Buy-to-let tax changes countdown: how to plan for them
From April this year, the government will gradually replace the ability to claim mortgage interest payments as an allowable expense with what is effectively a basic rate of tax credit on the total rental income that landlords pay. See our Guide to buy-to-let tax changes for a full run-down of changes and what it means for landlords.
Over two-thirds of landlords are aware of next month’s changes to mortgage interest tax relief reduction, said the Council of Mortgage Lenders (CML), citing a recent YouGov survey.
And 80% of high income landlords (earning over £100,000 a year) are aware of the change, which is likely to impact them.
While most landlords saw the looming changes as detrimental to their business, 30% of those polled said the changes would not affect them. This could be either because they operate their lettings through a corporate structure, fall below the threshold for paying income tax, have transferred the property to a spouse who does not pay tax, or don’t currently take advantage of mortgage interest relief.
Planning for the change
The CML said it is likely that most landlords who will be affected by the tax changes are already planning how they will mitigate the impact of reduced mortgage interest relief, particularly the third of respondents who said they are higher rate taxpayers.

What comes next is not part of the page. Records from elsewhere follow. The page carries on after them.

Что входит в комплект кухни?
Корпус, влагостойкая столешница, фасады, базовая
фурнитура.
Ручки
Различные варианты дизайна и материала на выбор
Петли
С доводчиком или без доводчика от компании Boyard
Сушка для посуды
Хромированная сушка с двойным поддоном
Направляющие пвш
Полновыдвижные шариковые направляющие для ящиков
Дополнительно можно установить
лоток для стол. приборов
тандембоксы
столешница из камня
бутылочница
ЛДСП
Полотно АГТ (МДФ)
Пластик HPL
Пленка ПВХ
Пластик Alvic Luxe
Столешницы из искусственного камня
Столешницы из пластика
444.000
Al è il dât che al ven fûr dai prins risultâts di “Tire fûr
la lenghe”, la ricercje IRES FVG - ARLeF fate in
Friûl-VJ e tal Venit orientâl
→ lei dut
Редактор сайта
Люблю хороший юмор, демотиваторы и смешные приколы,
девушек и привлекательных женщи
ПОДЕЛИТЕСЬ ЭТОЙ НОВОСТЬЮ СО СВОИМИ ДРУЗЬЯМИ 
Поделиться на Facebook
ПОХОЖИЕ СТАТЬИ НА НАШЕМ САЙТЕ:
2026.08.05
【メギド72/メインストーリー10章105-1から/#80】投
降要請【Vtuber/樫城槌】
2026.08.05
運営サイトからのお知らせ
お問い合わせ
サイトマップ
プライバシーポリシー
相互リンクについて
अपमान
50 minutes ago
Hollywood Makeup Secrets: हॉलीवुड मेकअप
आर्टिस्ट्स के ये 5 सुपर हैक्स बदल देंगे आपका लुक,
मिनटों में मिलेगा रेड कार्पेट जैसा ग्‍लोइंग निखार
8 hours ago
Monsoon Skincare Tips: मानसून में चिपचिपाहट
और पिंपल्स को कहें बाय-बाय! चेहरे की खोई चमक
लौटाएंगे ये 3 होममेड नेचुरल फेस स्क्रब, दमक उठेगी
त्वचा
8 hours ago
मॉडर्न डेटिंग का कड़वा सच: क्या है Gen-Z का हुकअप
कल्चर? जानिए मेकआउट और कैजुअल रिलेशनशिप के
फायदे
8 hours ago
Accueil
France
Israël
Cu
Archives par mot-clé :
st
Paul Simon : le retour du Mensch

Raising rent is the most commonly cited plan, with 19% saying they would definitely do this, and 5% saying they had already done so.
One in five landlords are considering either transferring property ownership into a corporate structure or to a partner who pays a lower income tax rate. A third are also looking into remortgaging as a cost-saving option.
Landlords are less clear about other challenges and changes potentially affecting them, such as the recent changes to buy-to-let lending crtieria, introduced in January.
Only 45% of the landlords sampled by YouGov were aware of these new requirements, which could make it more difficult for some landlords to remortgage.
The significant majority (70%) of landlords are aware of the second home Stamp Duty surcharge introduced last year. About one in four of those surveyed admitted that the combination of the Stamp Duty measure and other reforms has caused them to stop expanding their portfolio altogether.